Story at a glance
- The Pew Research Center determined that the total number of Latinos enrolled in a four-year college or university reached an all-time high in 2020.
- Latino enrollment in higher education has steadily gone up over the last two decades, in part to their growth as a share of the U.S. population.
- Latino enrollment in four-year institutions continued to go up even during the first year of the pandemic, the analysis found.
Hispanic student enrollment at four-year colleges and universities has reached an all-time high.
A new Pew Research Center analysis of the most recent U.S. population survey data found between 2000 and 2020 the number of Latinos enrolled in a four-year institution increased by 287 percent jumping from 620,000 to 2.4 million.
Meanwhile, overall student enrollment at four-year institutions in the U.S. has gone up by 50 percent during this same time period.
The spike in part reflects Latinos’ rapid growth as a share of the U.S. population over the past 20 years, Pew researchers note in the analysis.
In general, Latinos make up a growing number of students enrolled at all types of postsecondary schools.

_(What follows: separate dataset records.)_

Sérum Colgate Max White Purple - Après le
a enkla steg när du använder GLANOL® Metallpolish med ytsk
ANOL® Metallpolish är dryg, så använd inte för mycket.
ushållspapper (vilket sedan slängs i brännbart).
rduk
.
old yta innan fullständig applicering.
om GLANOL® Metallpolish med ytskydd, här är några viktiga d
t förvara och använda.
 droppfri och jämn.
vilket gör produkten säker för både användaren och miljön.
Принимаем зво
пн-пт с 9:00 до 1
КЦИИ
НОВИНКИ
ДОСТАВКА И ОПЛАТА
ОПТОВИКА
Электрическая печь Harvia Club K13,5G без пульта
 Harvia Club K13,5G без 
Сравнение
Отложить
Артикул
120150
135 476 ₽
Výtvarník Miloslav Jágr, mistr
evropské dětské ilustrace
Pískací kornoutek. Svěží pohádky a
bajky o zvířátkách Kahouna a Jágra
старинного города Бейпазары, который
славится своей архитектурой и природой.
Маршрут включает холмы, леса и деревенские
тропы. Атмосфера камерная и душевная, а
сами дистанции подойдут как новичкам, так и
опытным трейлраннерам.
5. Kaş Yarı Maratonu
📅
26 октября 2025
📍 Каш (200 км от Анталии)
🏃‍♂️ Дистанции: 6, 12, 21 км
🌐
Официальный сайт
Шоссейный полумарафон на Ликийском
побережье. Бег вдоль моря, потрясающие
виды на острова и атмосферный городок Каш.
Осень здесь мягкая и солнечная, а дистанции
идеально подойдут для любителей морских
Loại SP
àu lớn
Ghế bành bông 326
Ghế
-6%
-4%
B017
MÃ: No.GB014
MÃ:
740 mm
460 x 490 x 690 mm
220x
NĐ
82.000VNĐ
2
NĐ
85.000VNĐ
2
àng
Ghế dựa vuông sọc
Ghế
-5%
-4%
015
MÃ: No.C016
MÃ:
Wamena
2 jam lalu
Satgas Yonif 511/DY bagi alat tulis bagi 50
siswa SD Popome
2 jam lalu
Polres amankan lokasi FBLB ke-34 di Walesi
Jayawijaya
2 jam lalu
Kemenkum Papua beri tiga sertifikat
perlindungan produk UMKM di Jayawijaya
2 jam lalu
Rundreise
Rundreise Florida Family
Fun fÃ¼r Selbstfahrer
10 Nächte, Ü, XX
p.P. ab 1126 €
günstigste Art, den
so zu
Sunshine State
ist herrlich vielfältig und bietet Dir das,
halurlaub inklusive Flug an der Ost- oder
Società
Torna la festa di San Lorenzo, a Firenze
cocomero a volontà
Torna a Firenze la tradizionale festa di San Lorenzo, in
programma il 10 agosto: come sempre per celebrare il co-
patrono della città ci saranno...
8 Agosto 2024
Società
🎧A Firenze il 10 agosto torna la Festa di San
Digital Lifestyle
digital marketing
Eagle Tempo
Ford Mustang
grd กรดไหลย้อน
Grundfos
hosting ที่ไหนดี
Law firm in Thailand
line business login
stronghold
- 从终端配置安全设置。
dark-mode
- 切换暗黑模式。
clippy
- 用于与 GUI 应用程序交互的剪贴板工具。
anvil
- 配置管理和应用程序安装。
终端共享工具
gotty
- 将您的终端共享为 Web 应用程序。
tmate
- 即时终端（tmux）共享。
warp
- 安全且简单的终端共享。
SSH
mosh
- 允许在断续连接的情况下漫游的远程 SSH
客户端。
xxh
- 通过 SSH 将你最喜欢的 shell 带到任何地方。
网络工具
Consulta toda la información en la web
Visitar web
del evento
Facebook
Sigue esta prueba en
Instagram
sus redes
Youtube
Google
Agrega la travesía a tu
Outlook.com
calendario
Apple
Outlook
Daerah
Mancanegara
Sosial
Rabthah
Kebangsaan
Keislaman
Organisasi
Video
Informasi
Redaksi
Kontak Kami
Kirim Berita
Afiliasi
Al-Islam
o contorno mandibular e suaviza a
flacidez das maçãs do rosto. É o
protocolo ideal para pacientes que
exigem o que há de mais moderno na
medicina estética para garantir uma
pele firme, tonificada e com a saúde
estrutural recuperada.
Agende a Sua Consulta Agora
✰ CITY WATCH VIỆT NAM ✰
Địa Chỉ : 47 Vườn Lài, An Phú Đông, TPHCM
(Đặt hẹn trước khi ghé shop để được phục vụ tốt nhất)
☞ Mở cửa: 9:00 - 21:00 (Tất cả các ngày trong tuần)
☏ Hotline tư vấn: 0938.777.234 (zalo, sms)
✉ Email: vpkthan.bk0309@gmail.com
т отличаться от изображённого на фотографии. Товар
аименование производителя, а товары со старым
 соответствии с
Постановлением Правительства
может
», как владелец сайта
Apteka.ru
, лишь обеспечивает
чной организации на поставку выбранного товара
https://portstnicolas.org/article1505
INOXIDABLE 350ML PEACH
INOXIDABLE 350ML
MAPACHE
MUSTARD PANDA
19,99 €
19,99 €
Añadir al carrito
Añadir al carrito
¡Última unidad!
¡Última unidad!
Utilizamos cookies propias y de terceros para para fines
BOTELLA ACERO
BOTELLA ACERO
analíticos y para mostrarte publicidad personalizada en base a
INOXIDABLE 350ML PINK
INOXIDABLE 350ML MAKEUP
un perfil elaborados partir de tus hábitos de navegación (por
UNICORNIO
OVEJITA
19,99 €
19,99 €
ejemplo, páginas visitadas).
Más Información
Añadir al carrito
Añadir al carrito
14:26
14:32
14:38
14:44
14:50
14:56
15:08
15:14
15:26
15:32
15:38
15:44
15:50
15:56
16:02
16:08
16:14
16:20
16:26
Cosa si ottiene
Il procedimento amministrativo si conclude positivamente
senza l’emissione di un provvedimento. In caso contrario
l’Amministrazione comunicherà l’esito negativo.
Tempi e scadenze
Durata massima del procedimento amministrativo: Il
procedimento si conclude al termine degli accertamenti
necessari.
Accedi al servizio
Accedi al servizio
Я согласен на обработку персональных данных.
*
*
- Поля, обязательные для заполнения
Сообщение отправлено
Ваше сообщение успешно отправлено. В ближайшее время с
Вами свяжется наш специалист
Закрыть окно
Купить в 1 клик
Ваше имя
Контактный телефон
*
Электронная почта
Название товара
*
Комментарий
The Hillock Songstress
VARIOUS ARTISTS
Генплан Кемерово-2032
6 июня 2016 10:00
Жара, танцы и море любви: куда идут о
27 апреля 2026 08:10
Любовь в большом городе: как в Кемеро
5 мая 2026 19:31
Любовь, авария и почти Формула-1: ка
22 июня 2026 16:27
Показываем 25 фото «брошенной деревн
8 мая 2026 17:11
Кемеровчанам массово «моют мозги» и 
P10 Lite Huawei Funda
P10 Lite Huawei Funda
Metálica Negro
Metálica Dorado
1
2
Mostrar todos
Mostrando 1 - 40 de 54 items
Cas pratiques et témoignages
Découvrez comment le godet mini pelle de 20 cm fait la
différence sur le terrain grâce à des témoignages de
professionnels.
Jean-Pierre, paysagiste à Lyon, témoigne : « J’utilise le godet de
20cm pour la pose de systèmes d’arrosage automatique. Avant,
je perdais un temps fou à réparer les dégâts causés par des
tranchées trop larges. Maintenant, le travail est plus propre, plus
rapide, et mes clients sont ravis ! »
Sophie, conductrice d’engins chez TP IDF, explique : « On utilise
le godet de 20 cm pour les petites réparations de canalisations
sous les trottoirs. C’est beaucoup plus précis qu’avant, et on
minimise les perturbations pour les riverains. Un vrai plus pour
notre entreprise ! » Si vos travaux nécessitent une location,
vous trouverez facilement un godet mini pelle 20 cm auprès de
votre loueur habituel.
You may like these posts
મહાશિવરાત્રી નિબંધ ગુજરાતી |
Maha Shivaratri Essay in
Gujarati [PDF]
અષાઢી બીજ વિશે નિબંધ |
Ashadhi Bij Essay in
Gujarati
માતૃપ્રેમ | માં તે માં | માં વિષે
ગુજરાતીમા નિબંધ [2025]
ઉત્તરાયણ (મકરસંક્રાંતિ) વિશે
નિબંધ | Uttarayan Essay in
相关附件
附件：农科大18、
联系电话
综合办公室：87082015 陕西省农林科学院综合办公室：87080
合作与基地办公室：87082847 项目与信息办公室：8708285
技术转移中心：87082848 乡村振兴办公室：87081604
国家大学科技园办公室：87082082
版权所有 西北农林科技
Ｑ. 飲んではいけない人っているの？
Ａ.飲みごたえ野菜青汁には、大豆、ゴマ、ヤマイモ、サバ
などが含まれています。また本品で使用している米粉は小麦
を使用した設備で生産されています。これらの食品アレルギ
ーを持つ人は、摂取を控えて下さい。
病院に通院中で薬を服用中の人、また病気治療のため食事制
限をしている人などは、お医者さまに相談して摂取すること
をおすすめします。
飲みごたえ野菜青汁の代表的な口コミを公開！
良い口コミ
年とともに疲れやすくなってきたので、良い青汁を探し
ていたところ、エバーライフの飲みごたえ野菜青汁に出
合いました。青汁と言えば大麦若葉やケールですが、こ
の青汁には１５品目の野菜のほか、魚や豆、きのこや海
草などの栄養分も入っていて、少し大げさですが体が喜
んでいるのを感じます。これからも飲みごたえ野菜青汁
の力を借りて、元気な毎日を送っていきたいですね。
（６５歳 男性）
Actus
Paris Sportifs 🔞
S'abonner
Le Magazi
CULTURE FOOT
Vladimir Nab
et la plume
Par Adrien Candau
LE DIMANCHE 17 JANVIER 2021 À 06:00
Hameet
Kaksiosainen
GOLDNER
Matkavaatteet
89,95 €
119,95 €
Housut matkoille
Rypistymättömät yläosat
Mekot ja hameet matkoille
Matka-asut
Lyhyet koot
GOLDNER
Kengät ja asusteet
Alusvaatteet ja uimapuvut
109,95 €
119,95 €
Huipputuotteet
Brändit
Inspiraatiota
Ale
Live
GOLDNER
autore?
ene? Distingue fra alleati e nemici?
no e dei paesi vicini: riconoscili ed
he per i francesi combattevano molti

In 1980, there were roughly 470,000 Latino students enrolled at a degree-granting college, university or trade school accounting only for 4 percent of all students.
But by 2000, 1.5 million Latinos were enrolled in a postsecondary institution and accounted for 10 percent of all students and by 2020 that number reached 3.7 million, or roughly 20 percent of all U.S. students, according to the analysis.
Hispanic enrollment in four-year schools continued during the beginning of the pandemic while Latino enrollment, and overall enrollment, in two-year schools declined.
Between 2019 and 2020 the number of Latino students enrolled in a four-year college or university spiked by 140,000 students, or 6 percent, the analysis found.
The COVID-19 pandemic eventually hurt enrollment rates for Latinos and most other racial and ethnic groups. In the fall of 2020, there were 640,000 fewer students, including about 100,000 fewer Latino students, enrolled at a college or university than the year before, according to the National Center for Education Statics.
A 2021 Pew Research Center survey found that finances were the primary reason U.S students, particularly Hispanic students, do not complete a four-year degree.